Top 5 HealthCare Data Sets For Data Science Projects


If you’re interested in working in the healthcare industry as a data scientist/analyst, you probably prefer to learn with real data sets. The good news is that the internet has quite a few good sources to download these sort of data sets. Here are my top 5 Healthcare Data Sets!

1. Health and Medical Care Archive (HMCA) https://www.icpsr.umich.edu/icpsrweb/content/HMCA/index.html

Very straightforward website. You just need to click on ‘Find Data’, and then you can browse by subject or look up recent additions.

2. UC Data http://ucdata.berkeley.edu/data_record.php?recid=6

This is from UC Berkeley.  You can browse by topic (right hand side). Some links that don’t work but generally a great resource!

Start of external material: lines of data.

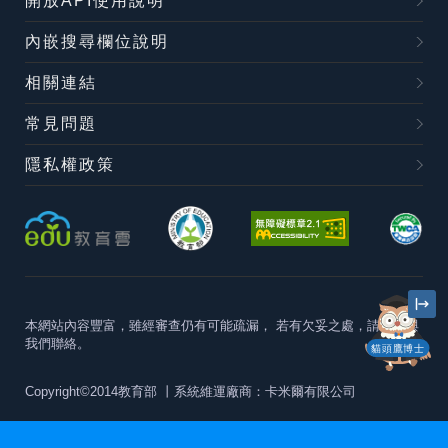
開放API使用說明
內嵌搜尋欄位說明
相關連結
常見問題
隱私權政策
本網站內容豐富，雖經審查仍有可能疏漏，
若有欠妥之處，請隨時與
我們聯絡。
貓頭鷹博士
Copyright©2014教育部
丨系統維運廠商：卡米爾有限公司
本站建議最佳瀏覽器版本為
Chrome 63+、Firefox57+、Edge79+及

3. UNEP http://geodata.grid.unep.ch/

The United Nations Environment Programme has data related to Freshwater, Population, Forests, Emissions, Climate, Disasters, Health and GDP. It covers about 500 variables. So you can pick and choose and create your own dataset with the variables of your choosing!

4.  Global Health Data Exchange http://ghdx.healthdata.org/

On the main page, near the bottom, it allows you to explore the site by data type (ie census, survey, financial record, etc), or by keyword, organization, or survey family/series/systems. Again, very simple to use.

5. data.gov https://www.healthdata.gov/search/type/dataset

This is the most obvious source, but a great source nevertheless. You can choose from topics like ‘State’, ‘National’, ‘Medicare’,’Hospital’, etc.

I hope you’ve found this list useful, and that it helps on your learning journey!